Окруженный свитой из матросов и комиссарской мелкоты, Гелер обходил заключенных. Он спросил Лару:
— Вы за кем числитесь?
— Ни за кем. Я была арестована еще при Керенском.
— А… — протянул Гелер, — я разберу ваше дело.
Вечером он ее вытребовал к себе в низенькую тюремную канцелярию в одном из флигелей.
Через день Лара была у себя, у Таврического сада, и Гелер прислал ей большую корзину с вином, фруктами, холодным мясом, консервами. Для голодающей столицы это была роскошь неслыханная.
К ней часто приезжал Гелер со своими товарищами. Кутили, хохотали, пели, лилось шампанское. Нюхали кокаин. И Лара нюхала.
Так прошел год.
Комиссары посещали гражданку Алаеву, но уже без Гелера. Этот наглец, уличенный своими же в какой-то грандиозной спекуляции, был расстрелян, как до сих пор он сам расстреливал "классовых врагов".
Его заместитель предложил как-то Ларе:
— Товарищ Алаева, вы можете быть нам полезной в Европе. Вы знаете иностранные языки, и вообще вы дамочка хоть куда! Я вам устрою выгодную командировку.
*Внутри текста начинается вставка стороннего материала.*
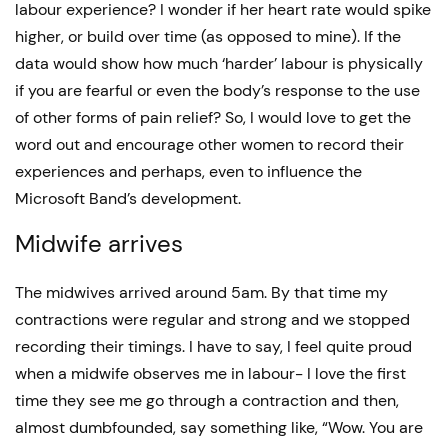
labour experience? I wonder if her heart rate would spike
higher, or build over time (as opposed to mine). If the
data would show how much ‘harder’ labour is physically
if you are fearful or even the body’s response to the use
of other forms of pain relief? So, I would love to get the
word out and encourage other women to record their
experiences and perhaps, even to influence the
Microsoft Band’s development.
Midwife arrives
The midwives arrived around 5am. By that time my
contractions were regular and strong and we stopped
recording their timings. I have to say, I feel quite proud
when a midwife observes me in labour- I love the first
time they see me go through a contraction and then,
almost dumbfounded, say something like, “Wow. You are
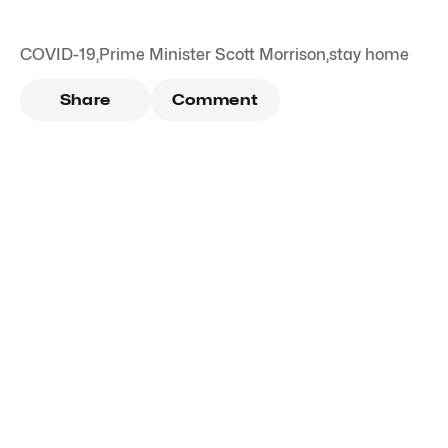
COVID-19
,
Prime Minister Scott Morrison
,
stay home
Share
Comment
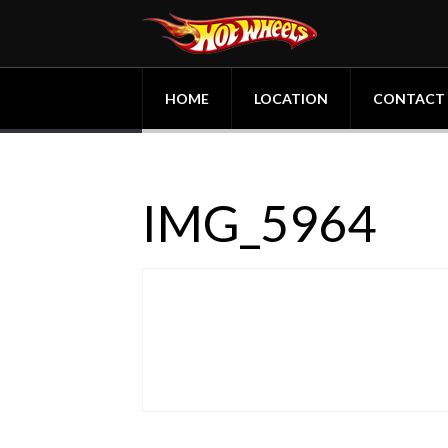
HOME
LOCATION
CONTACT
IMG_5964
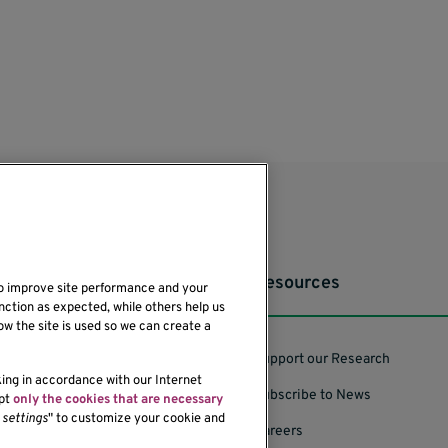
Resources
to improve site performance and your
nction as expected, while others help us
ow the site is used so we can create a
Support our Research
king in accordance with our Internet
Subscribe to News
ept
only the cookies that are necessary
settings
" to customize your cookie and
Careers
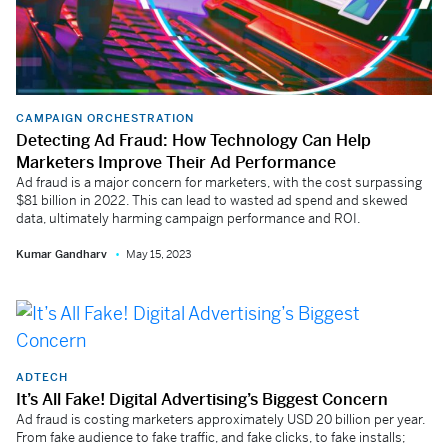
CAMPAIGN ORCHESTRATION
Detecting Ad Fraud: How Technology Can Help
Marketers Improve Their Ad Performance
Ad fraud is a major concern for marketers, with the cost surpassing
$81 billion in 2022. This can lead to wasted ad spend and skewed
data, ultimately harming campaign performance and ROI.
Kumar Gandharv
May 15, 2023
ADTECH
It’s All Fake! Digital Advertising’s Biggest Concern
Ad fraud is costing marketers approximately USD 20 billion per year.
From fake audience to fake traffic, and fake clicks, to fake installs;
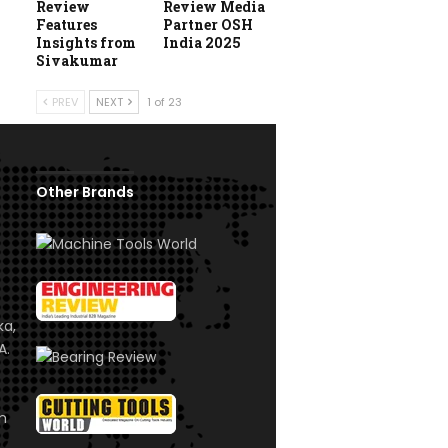
Review
Review Media
Features
Partner OSH
Insights from
India 2025
Sivakumar
PREV
NEXT
1 of 23
Other Brands
ka,
A.
om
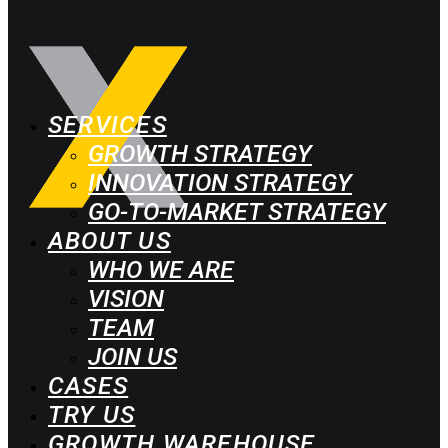
SERVICES
GROWTH STRATEGY
INNOVATION STRATEGY
GO-TO-MARKET STRATEGY
ABOUT US
WHO WE ARE
VISION
TEAM
JOIN US
CASES
TRY US
GROWTH WAREHOUSE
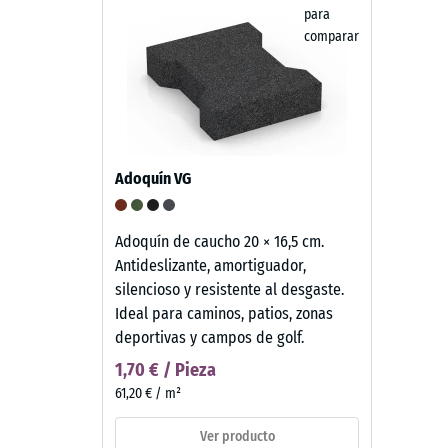
para
comparar
Adoquín VG
Adoquín de caucho 20 × 16,5 cm.
Antideslizante, amortiguador,
silencioso y resistente al desgaste.
Ideal para caminos, patios, zonas
deportivas y campos de golf.
1,70 € / Pieza
61,20 € / m²
Ver producto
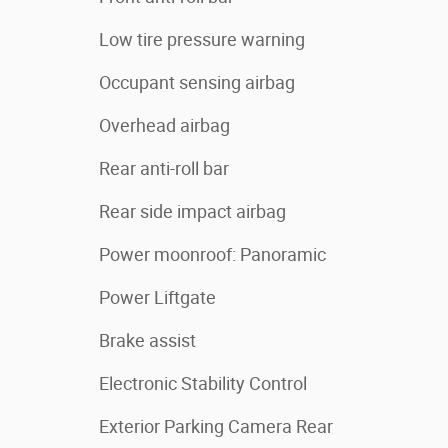
Low tire pressure warning
Occupant sensing airbag
Overhead airbag
Rear anti-roll bar
Rear side impact airbag
Power moonroof: Panoramic
Power Liftgate
Brake assist
Electronic Stability Control
Exterior Parking Camera Rear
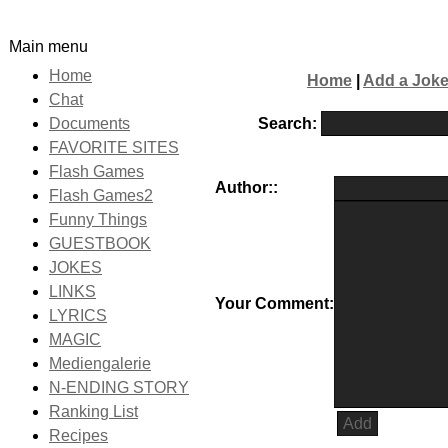
Main menu
Home
Home
|
Add a Jok
Chat
Search:
Documents
FAVORITE SITES
Flash Games
Author::
Flash Games2
Funny Things
GUESTBOOK
JOKES
LINKS
Your Comment:
LYRICS
MAGIC
Mediengalerie
N-ENDING STORY
Ranking List
Recipes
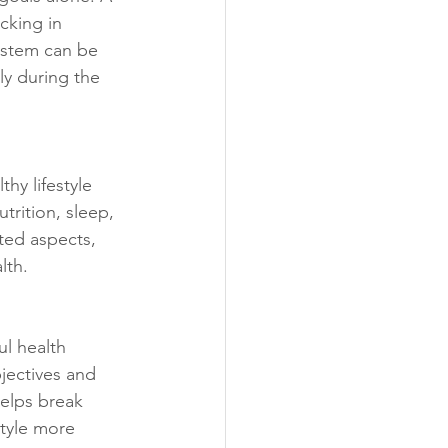
cking in 
ystem can be 
y during the 
hy lifestyle 
trition, sleep, 
ted aspects, 
lth.
ul health 
jectives and 
elps break 
style more 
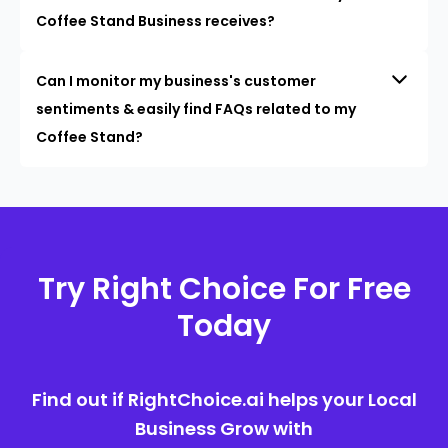
Coffee Stand Business receives?
Can I monitor my business's customer
sentiments & easily find FAQs related to my
Coffee Stand?
Try Right Choice For Free
Today
Find out if RightChoice.ai helps your Local
Business Grow with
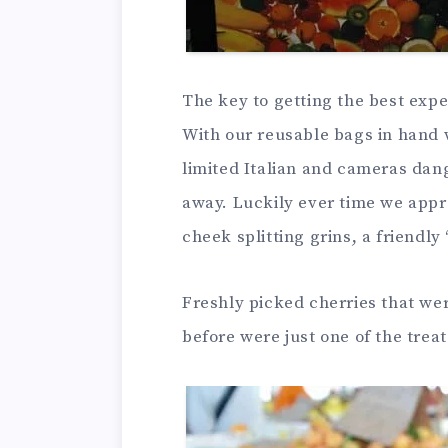
The key to getting the best exper
With our reusable bags in hand 
limited Italian and cameras dan
away. Luckily ever time we appr
cheek splitting grins, a friendly 
Freshly picked cherries that we
before were just one of the trea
У Лары все замерло внутри, а потом шибко-шибко забилось сердце. Только светская выдержка не выдала безумной радости, и, незаметно для комиссара овладев собою, она ответила спокойно и даже с каким-то снисходительным оттенком:
— Об этом можно подумать. Вы правы. Я могу быть вам полезной именно там!
И вот она в Париже. У нее деньги, большие деньги в самой разнообразной валюте.
Тогда еще Франция не признавала советскую власть, и кремлевская шайка, не щадя затрат, посылала своих агентов в Париж.
Но Лара не оправдала надежд. Она не только не приносила пользы пославшим ее, а, наоборот, поносила большевиков в тех международных кругах, в которых за несколько лет успела сделаться своею.
Но политикой Лара не занималась. Все более и более овладевало ею безразличие, начавшееся еще в Петрограде.
Ее видели в обществе элегантных мужчин, видели всюду, где шумно, людно. И всегда Лара была со вкусом одета, низко подстрижена, с густо накрашенным ртом, с длинным мундштуком вечно дымящейся папиросы.
Русских она не то чтобы избегала, а не искала встреч с ними. Но все же случалось говорить со знакомыми. Они ей сказали, что Юрочка убит на юге России, убит в борьбе с большевиками. Юрочка… в свое время такой близкий, родной, такой друг, бескорыстный и верный! Бедный Юрочка!